(Records from a data source)
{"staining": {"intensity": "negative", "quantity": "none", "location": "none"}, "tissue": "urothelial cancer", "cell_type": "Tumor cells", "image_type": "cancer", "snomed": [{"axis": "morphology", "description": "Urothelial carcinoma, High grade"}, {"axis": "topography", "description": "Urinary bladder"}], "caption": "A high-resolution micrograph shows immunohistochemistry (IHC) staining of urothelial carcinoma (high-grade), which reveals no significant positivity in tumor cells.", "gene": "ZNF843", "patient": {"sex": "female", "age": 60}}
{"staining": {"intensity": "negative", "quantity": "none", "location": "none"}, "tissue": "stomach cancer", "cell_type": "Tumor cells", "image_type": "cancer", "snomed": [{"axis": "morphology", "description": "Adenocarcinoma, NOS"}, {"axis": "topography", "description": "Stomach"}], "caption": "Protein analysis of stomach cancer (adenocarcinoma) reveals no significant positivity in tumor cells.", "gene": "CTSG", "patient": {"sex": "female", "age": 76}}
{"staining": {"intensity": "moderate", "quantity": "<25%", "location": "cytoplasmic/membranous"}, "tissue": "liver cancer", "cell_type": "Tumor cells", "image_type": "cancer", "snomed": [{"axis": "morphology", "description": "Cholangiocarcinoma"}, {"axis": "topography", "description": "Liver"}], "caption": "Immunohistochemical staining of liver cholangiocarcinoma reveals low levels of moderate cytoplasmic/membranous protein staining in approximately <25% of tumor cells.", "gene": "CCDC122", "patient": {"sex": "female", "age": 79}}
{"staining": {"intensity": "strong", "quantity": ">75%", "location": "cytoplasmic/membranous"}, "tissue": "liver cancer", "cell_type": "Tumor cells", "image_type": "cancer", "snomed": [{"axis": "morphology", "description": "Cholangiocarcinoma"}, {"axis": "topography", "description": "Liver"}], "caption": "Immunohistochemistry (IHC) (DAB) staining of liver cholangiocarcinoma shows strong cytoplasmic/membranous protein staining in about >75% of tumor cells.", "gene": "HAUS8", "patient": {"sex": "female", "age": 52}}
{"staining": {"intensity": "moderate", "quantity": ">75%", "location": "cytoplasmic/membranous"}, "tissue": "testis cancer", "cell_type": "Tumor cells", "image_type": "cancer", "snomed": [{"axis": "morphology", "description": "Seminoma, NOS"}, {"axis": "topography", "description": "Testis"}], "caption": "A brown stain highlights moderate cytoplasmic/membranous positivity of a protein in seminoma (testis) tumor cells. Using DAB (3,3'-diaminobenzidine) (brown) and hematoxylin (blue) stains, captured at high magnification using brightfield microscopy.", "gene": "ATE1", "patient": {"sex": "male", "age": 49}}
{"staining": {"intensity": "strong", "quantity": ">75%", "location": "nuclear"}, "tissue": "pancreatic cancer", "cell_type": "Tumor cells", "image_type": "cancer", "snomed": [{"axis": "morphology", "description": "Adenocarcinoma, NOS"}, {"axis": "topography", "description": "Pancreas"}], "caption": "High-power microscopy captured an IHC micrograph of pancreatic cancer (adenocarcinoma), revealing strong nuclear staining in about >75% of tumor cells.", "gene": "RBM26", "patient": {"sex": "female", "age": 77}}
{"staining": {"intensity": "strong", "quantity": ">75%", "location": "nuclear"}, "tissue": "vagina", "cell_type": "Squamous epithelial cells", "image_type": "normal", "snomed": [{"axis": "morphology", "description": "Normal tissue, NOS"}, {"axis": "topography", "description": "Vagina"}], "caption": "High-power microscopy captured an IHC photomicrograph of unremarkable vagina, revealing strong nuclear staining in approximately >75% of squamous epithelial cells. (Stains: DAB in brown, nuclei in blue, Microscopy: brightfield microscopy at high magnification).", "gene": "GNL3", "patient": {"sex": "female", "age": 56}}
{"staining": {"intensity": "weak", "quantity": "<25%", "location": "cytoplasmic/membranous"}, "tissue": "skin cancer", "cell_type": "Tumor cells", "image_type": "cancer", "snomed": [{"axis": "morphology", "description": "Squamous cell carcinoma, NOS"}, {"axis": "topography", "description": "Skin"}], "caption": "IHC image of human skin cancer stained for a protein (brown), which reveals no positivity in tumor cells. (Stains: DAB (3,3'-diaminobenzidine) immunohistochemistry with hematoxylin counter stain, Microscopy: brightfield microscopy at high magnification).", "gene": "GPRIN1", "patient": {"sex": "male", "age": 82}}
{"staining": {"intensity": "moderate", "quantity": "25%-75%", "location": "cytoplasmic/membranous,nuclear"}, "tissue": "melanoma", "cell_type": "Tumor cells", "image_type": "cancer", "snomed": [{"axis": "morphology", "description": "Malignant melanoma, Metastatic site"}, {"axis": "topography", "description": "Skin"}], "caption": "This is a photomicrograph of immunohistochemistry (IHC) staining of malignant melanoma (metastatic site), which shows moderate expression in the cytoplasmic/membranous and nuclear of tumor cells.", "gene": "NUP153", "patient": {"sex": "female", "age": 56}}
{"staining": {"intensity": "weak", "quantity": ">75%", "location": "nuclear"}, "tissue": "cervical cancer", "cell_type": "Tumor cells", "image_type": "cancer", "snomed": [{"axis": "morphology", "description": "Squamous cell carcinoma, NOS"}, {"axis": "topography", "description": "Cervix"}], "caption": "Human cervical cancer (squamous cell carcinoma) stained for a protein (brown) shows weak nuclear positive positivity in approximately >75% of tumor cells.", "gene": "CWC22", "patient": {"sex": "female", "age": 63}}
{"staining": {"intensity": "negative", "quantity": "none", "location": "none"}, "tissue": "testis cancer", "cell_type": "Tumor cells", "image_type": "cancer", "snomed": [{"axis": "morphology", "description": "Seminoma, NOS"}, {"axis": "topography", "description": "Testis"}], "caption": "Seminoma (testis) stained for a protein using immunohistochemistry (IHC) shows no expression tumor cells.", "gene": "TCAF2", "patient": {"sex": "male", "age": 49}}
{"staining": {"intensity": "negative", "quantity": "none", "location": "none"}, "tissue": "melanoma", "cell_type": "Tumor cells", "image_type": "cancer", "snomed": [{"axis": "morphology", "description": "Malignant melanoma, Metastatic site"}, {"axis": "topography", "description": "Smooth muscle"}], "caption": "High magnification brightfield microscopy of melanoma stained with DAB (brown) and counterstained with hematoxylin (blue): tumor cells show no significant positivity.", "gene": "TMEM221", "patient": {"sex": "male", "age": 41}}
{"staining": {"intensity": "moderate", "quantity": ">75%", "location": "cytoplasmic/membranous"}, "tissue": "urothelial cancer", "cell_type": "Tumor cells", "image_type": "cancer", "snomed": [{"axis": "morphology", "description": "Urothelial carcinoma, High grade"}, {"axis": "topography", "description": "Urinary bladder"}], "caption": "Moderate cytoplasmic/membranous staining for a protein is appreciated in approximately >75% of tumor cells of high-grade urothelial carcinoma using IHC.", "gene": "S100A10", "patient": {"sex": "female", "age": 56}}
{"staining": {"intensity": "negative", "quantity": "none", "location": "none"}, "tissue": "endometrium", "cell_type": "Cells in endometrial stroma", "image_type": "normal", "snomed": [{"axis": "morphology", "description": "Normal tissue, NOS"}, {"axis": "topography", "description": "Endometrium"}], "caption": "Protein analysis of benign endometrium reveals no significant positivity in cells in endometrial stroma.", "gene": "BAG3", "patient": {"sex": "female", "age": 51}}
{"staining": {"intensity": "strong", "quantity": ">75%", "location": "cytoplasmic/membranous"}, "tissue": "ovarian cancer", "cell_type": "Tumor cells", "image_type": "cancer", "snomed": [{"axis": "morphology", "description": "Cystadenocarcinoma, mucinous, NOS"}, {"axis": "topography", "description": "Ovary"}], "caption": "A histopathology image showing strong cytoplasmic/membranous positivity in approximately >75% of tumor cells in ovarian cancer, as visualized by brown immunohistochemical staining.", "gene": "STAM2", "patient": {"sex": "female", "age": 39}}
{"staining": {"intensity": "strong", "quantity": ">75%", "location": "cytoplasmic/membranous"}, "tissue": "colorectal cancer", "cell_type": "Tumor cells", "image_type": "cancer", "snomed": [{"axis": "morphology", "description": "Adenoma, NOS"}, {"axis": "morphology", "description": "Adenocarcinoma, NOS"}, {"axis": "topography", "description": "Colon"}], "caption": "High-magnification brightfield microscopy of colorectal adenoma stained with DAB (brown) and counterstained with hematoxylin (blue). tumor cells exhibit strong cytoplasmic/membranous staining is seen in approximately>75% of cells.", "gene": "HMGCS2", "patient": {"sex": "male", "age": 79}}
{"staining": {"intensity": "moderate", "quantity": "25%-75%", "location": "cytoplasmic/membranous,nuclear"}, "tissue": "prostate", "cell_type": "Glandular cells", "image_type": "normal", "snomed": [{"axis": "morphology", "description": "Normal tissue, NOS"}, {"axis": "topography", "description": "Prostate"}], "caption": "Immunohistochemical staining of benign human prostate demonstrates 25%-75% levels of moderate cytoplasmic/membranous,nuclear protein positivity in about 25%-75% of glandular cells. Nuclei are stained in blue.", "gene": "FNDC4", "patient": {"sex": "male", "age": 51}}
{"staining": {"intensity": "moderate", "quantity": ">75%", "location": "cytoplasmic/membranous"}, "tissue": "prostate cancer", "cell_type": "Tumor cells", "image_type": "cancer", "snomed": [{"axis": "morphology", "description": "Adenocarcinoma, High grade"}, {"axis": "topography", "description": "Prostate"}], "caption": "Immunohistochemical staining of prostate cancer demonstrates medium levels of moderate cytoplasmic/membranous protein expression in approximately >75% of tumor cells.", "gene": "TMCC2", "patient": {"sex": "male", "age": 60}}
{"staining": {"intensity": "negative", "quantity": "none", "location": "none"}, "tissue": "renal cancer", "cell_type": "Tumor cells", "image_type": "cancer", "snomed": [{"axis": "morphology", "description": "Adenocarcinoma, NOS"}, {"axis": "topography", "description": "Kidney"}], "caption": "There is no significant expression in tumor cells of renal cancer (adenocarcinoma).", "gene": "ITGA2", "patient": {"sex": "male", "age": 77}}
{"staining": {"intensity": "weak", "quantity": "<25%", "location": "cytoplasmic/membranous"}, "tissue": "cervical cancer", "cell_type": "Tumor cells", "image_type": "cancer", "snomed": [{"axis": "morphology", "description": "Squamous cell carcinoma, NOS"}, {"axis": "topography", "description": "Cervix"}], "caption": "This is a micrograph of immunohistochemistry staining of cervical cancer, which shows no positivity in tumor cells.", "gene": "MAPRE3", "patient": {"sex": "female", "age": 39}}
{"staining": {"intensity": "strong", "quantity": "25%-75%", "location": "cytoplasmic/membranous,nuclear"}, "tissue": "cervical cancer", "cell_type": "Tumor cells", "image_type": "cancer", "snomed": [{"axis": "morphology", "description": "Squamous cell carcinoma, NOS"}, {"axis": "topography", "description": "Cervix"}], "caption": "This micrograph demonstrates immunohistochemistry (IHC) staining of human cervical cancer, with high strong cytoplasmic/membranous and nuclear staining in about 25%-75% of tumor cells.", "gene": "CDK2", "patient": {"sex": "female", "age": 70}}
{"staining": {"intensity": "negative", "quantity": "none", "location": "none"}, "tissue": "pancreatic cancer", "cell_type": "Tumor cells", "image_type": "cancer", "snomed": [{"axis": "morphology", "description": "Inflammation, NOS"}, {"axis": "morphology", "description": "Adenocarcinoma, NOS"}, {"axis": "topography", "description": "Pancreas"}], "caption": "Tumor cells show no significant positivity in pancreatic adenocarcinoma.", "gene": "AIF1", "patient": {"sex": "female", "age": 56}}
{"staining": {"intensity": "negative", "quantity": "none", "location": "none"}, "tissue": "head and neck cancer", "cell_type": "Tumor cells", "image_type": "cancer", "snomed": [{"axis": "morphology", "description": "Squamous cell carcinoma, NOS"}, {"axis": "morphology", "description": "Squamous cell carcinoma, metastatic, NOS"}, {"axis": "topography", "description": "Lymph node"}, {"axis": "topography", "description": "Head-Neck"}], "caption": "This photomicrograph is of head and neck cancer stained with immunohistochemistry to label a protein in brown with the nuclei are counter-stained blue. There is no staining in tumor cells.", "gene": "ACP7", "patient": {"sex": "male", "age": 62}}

**TRY IT**
Copy, from the lines above, each one that holds "Testis".

**ANSWER TO THIS EXERCISE**
{"staining": {"intensity": "moderate", "quantity": ">75%", "location": "cytoplasmic/membranous"}, "tissue": "testis cancer", "cell_type": "Tumor cells", "image_type": "cancer", "snomed": [{"axis": "morphology", "description": "Seminoma, NOS"}, {"axis": "topography", "description": "Testis"}], "caption": "A brown stain highlights moderate cytoplasmic/membranous positivity of a protein in seminoma (testis) tumor cells. Using DAB (3,3'-diaminobenzidine) (brown) and hematoxylin (blue) stains, captured at high magnification using brightfield microscopy.", "gene": "ATE1", "patient": {"sex": "male", "age": 49}}
{"staining": {"intensity": "negative", "quantity": "none", "location": "none"}, "tissue": "testis cancer", "cell_type": "Tumor cells", "image_type": "cancer", "snomed": [{"axis": "morphology", "description": "Seminoma, NOS"}, {"axis": "topography", "description": "Testis"}], "caption": "Seminoma (testis) stained for a protein using immunohistochemistry (IHC) shows no expression tumor cells.", "gene": "TCAF2", "patient": {"sex": "male", "age": 49}}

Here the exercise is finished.